In case you haven’t already noticed, I like working on performance issues and performance improvements. Performance is a thing where you have to consider the whole stack: the speed of the server, efficient algorithms, server side caching, bandwidth and latency, client side caching and client side code. Here is a short recap of what has been done for translatewiki.net lately and some ideas for the future.
Server level. A month ago translatewiki.net got a new server with more memory and faster processors. The main benefit is that we can handle more simultaneous users and background tasks without them slowing each other down. At the same time, we upgraded many of the programs to newer versions. The switch from MySQL to MariaDB is the most important one. We haven’t tested it for our use case, but the Wikimedia Foundation found that the switch had overall positive impact on performance.
Application level. The Language Engineering team has recently worked a lot on the performance of Universal Language Selector (ULS) and Translate extensions. A short summary of the things which were done:
- Optimize JPG, SVG and PNG images to the last byte with tools like jpegoptim, optipng.

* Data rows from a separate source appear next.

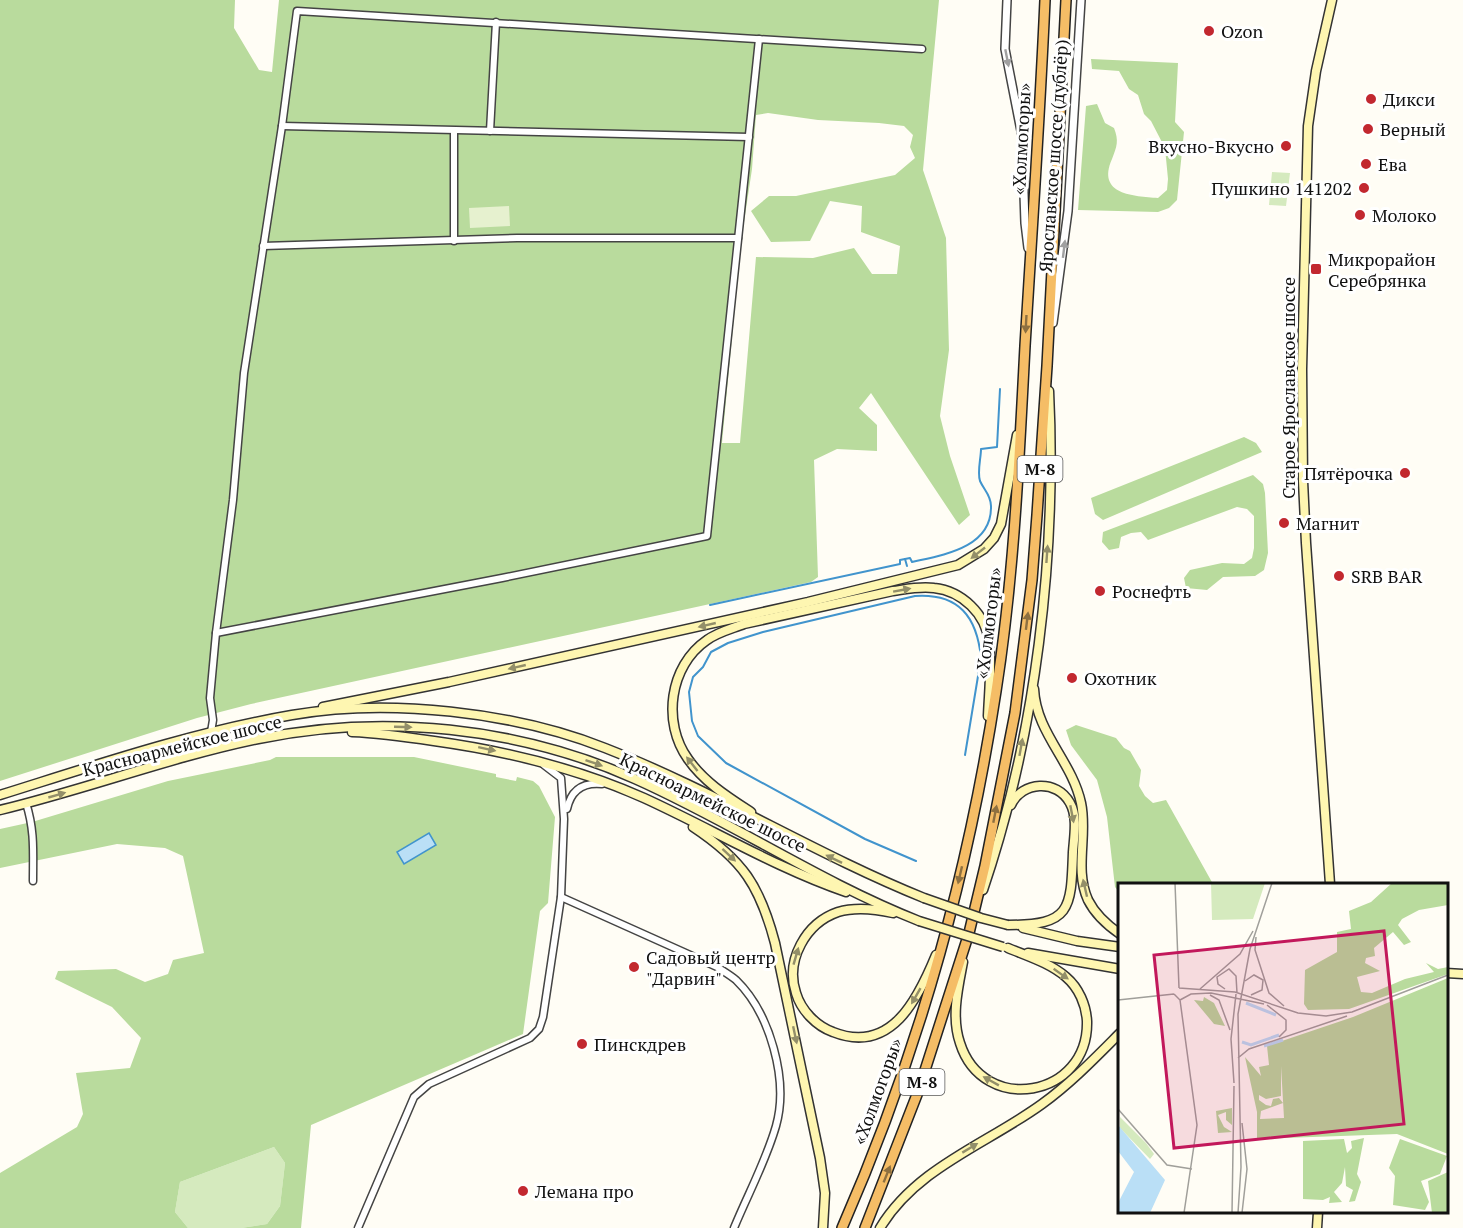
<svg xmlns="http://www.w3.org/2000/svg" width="1463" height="1228" font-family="'PT Serif',serif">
<rect width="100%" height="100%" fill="#fffdf5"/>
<g fill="#d5eabe">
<polygon points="1272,172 1290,173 1286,206 1269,205"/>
<polygon points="274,1147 285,1163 280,1206 267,1224 241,1228 188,1228 175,1212 180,1182"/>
</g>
<g fill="#b9db9d" fill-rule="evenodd">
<path d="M0 0H235L234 28 259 70 272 72 279 0H939L923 170 946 238 949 350 940 416 950 456 970 515 959 525 871 393 859 408 877 425V451L837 449 814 460 818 577 811 582 251 704 197 718 0 781ZM768 113 818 120 879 123 904 126 913 135 910 147 915 158 895 175 796 196H769L751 211 771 242 810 241 830 201 862 206 861 232 900 246 897 274H872L854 248 813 258 756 257 740 443H722L741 242 752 169 756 115Z"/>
<path d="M1091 59 1178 63 1175 122 1184 132 1177 200 1169 208 1158 212 1078 210 1086 106 1097 104 1105 123 1114 128C1119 141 1117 146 1112 159 1096 195 1134 196 1158 198L1167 190 1168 179 1165 148 1151 121 1144 114 1138 95 1129 89 1119 71 1092 69Z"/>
<polygon points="1244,437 1256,443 1262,452 1103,520 1095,514 1091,498"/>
<polygon points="1253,475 1263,484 1265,493 1268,553 1264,570 1255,576 1223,577 1207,590 1186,588 1184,578 1190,570 1222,563 1244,564 1252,558 1254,548 1254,516 1247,509 1237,507 1148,540 1141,532 1131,533 1121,537 1119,548 1109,550 1102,542 1103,532"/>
<polygon points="1076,725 1116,738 1124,748 1130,751 1141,770 1139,786 1145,796 1153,803 1166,800 1213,884 1120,884 1119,892 1115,887 1107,817 1097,780 1071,745 1066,730"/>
<polygon points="276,757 414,757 496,774 496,777 516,781 517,777 533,781 539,786 555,817 548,903 540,911 523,1034 311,1125 301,1228 241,1228 267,1224 280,1206 285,1163 274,1147 180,1182 175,1212 188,1228 0,1228 0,1173 77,1127 83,1114 76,1073 130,1068 141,1038 112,1007 55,979 58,971 116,969 145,982 168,974 173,960 204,953 183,856 165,848 117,844 0,868 0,829 32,822 168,781 270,760"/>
</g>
<polygon fill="#e6f1cf" points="509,206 510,226 470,228 469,208"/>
<polygon fill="#badff6" stroke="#4194cd" stroke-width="1.5" points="429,833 436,845 404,864 397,852"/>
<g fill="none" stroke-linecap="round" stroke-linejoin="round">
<g stroke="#4194cd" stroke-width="2">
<path d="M905 559 910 558 912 562C943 555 992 548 991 506 991 495 984 490 980 481 977 472 981 458 981 449L997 447 1000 389"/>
<polyline points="905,559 907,566"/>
<polyline points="710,605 900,564 900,560 905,559"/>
<path d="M916 861 865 839 726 763 698 736 692 721 689 692 693 677 703 667 711 652 728 643 763 632 915 596C959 593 977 617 981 658L965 755"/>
</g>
<g stroke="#444" stroke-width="9">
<g id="minor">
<polyline points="282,126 749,137"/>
<polyline points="454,131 454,241"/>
<polyline points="490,131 496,22"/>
<polyline points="263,246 517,238 738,238"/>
<polyline points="216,633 502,578 707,536 759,39"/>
<polyline points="211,732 213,720 210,698 216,633 233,500 244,373 282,126 297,11 922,49"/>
<path d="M26 803C35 831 33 853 33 881"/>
<path d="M567 809C571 790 583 782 602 784"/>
<path d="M561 897 717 967C723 971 730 975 736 980 770 1013 789 1080 776 1126 766 1161 748 1194 734 1228"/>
<polyline points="358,1228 414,1097 429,1084 530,1038 539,1029 543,1017 561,897 564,819 561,778 544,765"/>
</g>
</g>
<g stroke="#444" stroke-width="10">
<g id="tertiary">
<polyline points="1007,0 1005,49 1022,136 1025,223 1028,248"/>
<polyline points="1053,323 1068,211 1081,0"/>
</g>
</g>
<g stroke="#333" stroke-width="11">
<g id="secondary">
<path d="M1034 689C1036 733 1072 761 1081 803 1088 835 1074 869 1088 900 1095 914 1107 925 1120 934"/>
<polyline points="323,707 449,682 808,602 958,565 984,549 994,538 1001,524 1017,435"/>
<path d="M352 732C379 733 407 737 434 741 506 751 577 768 644 798 712 829 776 868 846 892"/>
<path d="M0 795C96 765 193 732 292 715 389 698 514 712 605 748 715 791 815 854 924 898"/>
<path d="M0 810C87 789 171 757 258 739 383 713 519 727 635 779 732 822 820 882 919 921"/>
<path d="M751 812C728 797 704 782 688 759 662 723 669 666 707 640 718 632 731 629 744 624L893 591C907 589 920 586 934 588 962 591 986 614 989 642 992 666 989 691 988 716"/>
<path d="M693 827C743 860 760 886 775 943L820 1158 825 1193 823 1228"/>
<polyline points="1330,884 1306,543 1303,481 1302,369 1308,126 1316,71 1332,0"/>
<path d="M983 890C1036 734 1057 555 1049 391"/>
<path d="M893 913C875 909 855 907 838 912 806 923 785 960 796 993 801 1010 816 1026 833 1032 891 1055 918 999 936 955"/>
<path d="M1008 925C1071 925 1071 910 1073 852 1074 837 1078 817 1070 803 1057 779 1022 781 1011 805"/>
<polyline points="1023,928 1077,941 1120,947"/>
<polyline points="1028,953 1120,969"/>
<path d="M963 962C958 988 951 1017 960 1043 983 1116 1089 1098 1087 1021 1086 1005 1079 988 1066 977 1050 963 1027 956 1008 948"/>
<polyline points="1446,973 1463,974"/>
<path d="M880 1228C917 1167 987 1144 1042 1104 1071 1083 1095 1058 1120 1033"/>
<polyline points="1317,1228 1318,1212"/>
</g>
</g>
<g stroke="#222" stroke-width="12">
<g id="trunk">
<path d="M842 1228C917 1057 968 875 996 691 1014 577 1019 461 1025 346 1032 230 1040 115 1045 0"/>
<polyline points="865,1228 918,1092 969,933 985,866 1015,713 1032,580 1037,515 1047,366 1066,0"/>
</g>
</g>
<use href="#minor" stroke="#fff" stroke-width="6"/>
<use href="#tertiary" stroke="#fff" stroke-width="7"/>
<use href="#secondary" stroke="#fef6b1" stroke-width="8"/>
<use href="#trunk" stroke="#f5bd66" stroke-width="9"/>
<g stroke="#333" stroke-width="11" stroke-linecap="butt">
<g id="secondary-bridge">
<polyline points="924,898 981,918 1008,925"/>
<polyline points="919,921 1003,947"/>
</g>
</g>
<use href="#secondary-bridge" stroke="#fef6b1" stroke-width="8"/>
</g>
<defs><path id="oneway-solid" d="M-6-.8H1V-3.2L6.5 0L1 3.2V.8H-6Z" transform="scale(1.5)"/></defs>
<g fill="#a0a0a0">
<use href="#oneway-solid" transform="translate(1007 58) rotate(79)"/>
<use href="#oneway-solid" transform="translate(1064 249) rotate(-83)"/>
</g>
<g fill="#8e7040">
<use href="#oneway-solid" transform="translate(1026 324) rotate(93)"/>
<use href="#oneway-solid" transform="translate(1027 621) rotate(-83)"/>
<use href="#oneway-solid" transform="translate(995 814) rotate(-79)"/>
<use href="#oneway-solid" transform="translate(960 875) rotate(103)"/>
<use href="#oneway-solid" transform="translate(887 1174) rotate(-68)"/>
</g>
<g fill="#938f69">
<use href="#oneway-solid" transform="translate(978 553) rotate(142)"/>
<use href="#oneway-solid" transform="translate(1047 554) rotate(-86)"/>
<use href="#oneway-solid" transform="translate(902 590) rotate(-10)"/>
<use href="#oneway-solid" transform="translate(707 625) rotate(167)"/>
<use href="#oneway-solid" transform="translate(517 667) rotate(167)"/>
<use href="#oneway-solid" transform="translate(403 727) rotate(2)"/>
<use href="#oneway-solid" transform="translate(1021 747) rotate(-80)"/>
<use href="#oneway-solid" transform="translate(487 749) rotate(12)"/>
<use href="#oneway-solid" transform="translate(594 763) rotate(19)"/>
<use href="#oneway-solid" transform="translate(692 764) rotate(-128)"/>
<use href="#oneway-solid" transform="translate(57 795) rotate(-16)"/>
<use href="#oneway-solid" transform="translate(1072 814) rotate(79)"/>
<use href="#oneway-solid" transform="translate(729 855) rotate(43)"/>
<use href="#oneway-solid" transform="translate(834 859) rotate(-154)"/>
<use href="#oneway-solid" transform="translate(1085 888) rotate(-103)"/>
<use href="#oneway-solid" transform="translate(796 956) rotate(-74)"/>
<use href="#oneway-solid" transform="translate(1061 974) rotate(35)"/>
<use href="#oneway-solid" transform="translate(916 996) rotate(120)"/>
<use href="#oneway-solid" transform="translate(795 1035) rotate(78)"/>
<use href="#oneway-solid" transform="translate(991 1081) rotate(-151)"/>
<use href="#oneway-solid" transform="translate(970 1148) rotate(-31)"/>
</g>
<g fill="#c2282f" stroke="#fff" stroke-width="2">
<circle cx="1209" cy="31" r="6"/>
<circle cx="1371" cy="99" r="6"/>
<circle cx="1368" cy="129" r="6"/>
<circle cx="1286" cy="146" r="6"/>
<circle cx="1366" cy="164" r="6"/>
<circle cx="1364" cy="188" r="6"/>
<circle cx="1360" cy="215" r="6"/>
<rect x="1310" y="263" width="12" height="12" rx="3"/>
<circle cx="1405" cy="473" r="6"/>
<circle cx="1284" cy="523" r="6"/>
<circle cx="1339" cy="576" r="6"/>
<circle cx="1100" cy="591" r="6"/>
<circle cx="1072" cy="678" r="6"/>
<circle cx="634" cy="967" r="6"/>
<circle cx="582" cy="1044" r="6"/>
<circle cx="523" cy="1191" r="6"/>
</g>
<g text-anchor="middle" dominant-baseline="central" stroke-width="6" stroke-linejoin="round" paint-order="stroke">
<g fill="#fff" stroke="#585858" stroke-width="1.5">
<rect x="1017.5" y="456" width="45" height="26" rx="4.5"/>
<rect x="899.5" y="1069" width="45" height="26" rx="4.5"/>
</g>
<g font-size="16" font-weight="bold" fill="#111">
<text x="1040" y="469">М-8</text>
<text x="922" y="1082">М-8</text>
</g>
<g font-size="18" fill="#111" stroke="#fff" text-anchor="start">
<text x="1221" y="31">Ozon</text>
<text x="1383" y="99">Дикси</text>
<text x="1380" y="129">Верный</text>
<text x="1274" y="146" text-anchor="end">Вкусно-Вкусно</text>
<text x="1378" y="164">Ева</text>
<text x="1352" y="188" text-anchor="end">Пушкино 141202</text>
<text x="1372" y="215">Молоко</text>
<text x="1328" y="259">Микрорайон<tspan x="1328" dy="21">Серебрянка</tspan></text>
<text x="1393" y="473" text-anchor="end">Пятёрочка</text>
<text x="1296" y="523">Магнит</text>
<text x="1351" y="576">SRB BAR</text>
<text x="1112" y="591">Роснефть</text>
<text x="1084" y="678">Охотник</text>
<text x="646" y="957">Садовый центр<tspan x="646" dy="21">"Дарвин"</tspan></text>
<text x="594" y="1044">Пинскдрев</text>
<text x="535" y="1191">Лемана про</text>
</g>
<g font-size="18" fill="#111" stroke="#fff">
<text transform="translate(1021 139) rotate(-87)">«Холмогоры»</text>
<text transform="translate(1053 156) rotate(-86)">Ярославское шоссе (дублёр)</text>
<text transform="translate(1288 388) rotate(-90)">Старое Ярославское шоссе</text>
<text transform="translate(988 623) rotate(-83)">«Холмогоры»</text>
<text transform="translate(182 745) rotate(-14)">Красноармейское шоссе</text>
<text transform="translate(713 802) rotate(26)">Красноармейское шоссе</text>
<text transform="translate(877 1091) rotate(-70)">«Холмогоры»</text>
</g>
</g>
<g transform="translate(1118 883)">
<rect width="330" height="330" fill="#fffdf5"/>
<path d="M93 0H147L135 36 94 37ZM2 234 28 260 36 271 32 276 2 245Z" fill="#d5eabe"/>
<path d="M274 0H330V22L301 27 284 36 280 42 293 59 286 62 275 49 256 65 257 73 248 75 247 80 262 88 239 94 243 109 254 110 287 96 316 89 308 80 320 86 330 84V91L231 126 190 127 186 121 187 87 219 69V49L233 46 231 28 253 19ZM330 95V271L279 251 139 256V229L127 174 143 193 141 184 151 182 149 163 235 134ZM163 183 166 235 142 236 143 228 165 220 161 215 155 216 153 223 148 222 141 217V212L148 216 163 213ZM86 114 96 120 107 143 96 141 76 117 85 118ZM114 225V242L108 237V229L100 232 106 244 114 249 100 250 98 228ZM246 255 239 291 243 299 237 318 231 319 235 307 228 303 227 284 224 300 216 309 224 319 211 320 212 314 205 317 185 316V258L226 256 229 270 234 265 233 258ZM282 256 329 273 322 291 303 298 311 319 307 327 275 322 277 293 271 285ZM330 289V330H314L310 298Z" fill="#b9db9d" fill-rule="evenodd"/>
<path d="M0 242 47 297 32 330H0V320L16 289 0 268Z" fill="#badff6"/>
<path fill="none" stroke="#badff6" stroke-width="3" d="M128 120 158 132M124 159 133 162 161 152M146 163 165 157"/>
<path fill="none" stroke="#a09f9a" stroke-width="1.5" d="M57 0 61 105M138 54 137 67 151 110 166 123M127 98 136 92 145 97 144 107 133 112M61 105 117 109 180 130 208 133 234 129 330 92M82 106 122 71 135 48M107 106 100 101 99 94 111 86 118 93 119 110M56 111 62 117 79 242 66 330M92 112 101 117 112 147M0 117 56 111M62 117 73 111 93 110 146 121M149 122 168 137V147L161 154M120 175 131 166 229 133M116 200 113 156 118 111M0 226 49 282 74 286M114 330 116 203M120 330 123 284 120 131 132 66 154 0M124 330 129 286 124 240"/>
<path fill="#c2185b" fill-opacity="0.15" stroke="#c2185b" stroke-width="3" d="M266 48 286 241 56 265 36 72Z"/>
<rect width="330" height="330" fill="none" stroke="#111" stroke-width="3"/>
</g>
</svg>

In addition I fixed a major performance issue in one of the Translate API modules by replacing an inefficient algorithm with a faster one. While investigating that issue, I also noticed that ReplacementArray-strtr was taking 20% or so of MediaWiki run time. There is a less known PHP module FastStringSearch, which was not installed on the new server. Installing that module made a big difference on the MediaWiki profiling table: ReplacementArray-fss is now taking only about 0.20% of MediaWiki run time.
Finally, a thing called module local storage was enabled on Wikimedia wikis few days ago (the title of this post was taken from that discussion). As is usual for translatewiki.net, we were already beta testing that feature a few weeks before it went live on Wikimedia wikis.
It is hard to plan the future for further performance improvements, as the bottlenecks and the places where you can make the most difference for the least effort change constantly, together with the technology and your content. I believe that HHVM, a JIT PHP virtual machine, is likely to be the next step which will make a significant difference. It is however not a straightforward thing to jump from a normal PHP intepreter to HHVM, so I will be keeping a close eye on how my colleagues at the Wikimedia Foundation are progressing with the adoption of HHVM.
Another relatively small thing on the horizon is better compression of inline SVG images in CSS style sheets, by avoiding unnecessary base64 encoding. Or something else might happen even before it.
Finally, I’d like to highlight that while the application-level improvements automatically benefit third party users, there really isn’t any coherent documentation on how to improve performance of a MediaWiki site at all levels. Configuring localisation cache, nginx and/or Varnish, tweaking MySQL or MariaDB and installing Memcached or Redis should be part of any capable sysadmin’s skills; but even just tailoring them for MediaWiki, let alone knowing which PHP modules to install, is likely not known by many. For example, I wouldn’t be surprised if there were very few or even no sites using the FastStringSearch module outside of Wikimedia and translatewiki.net.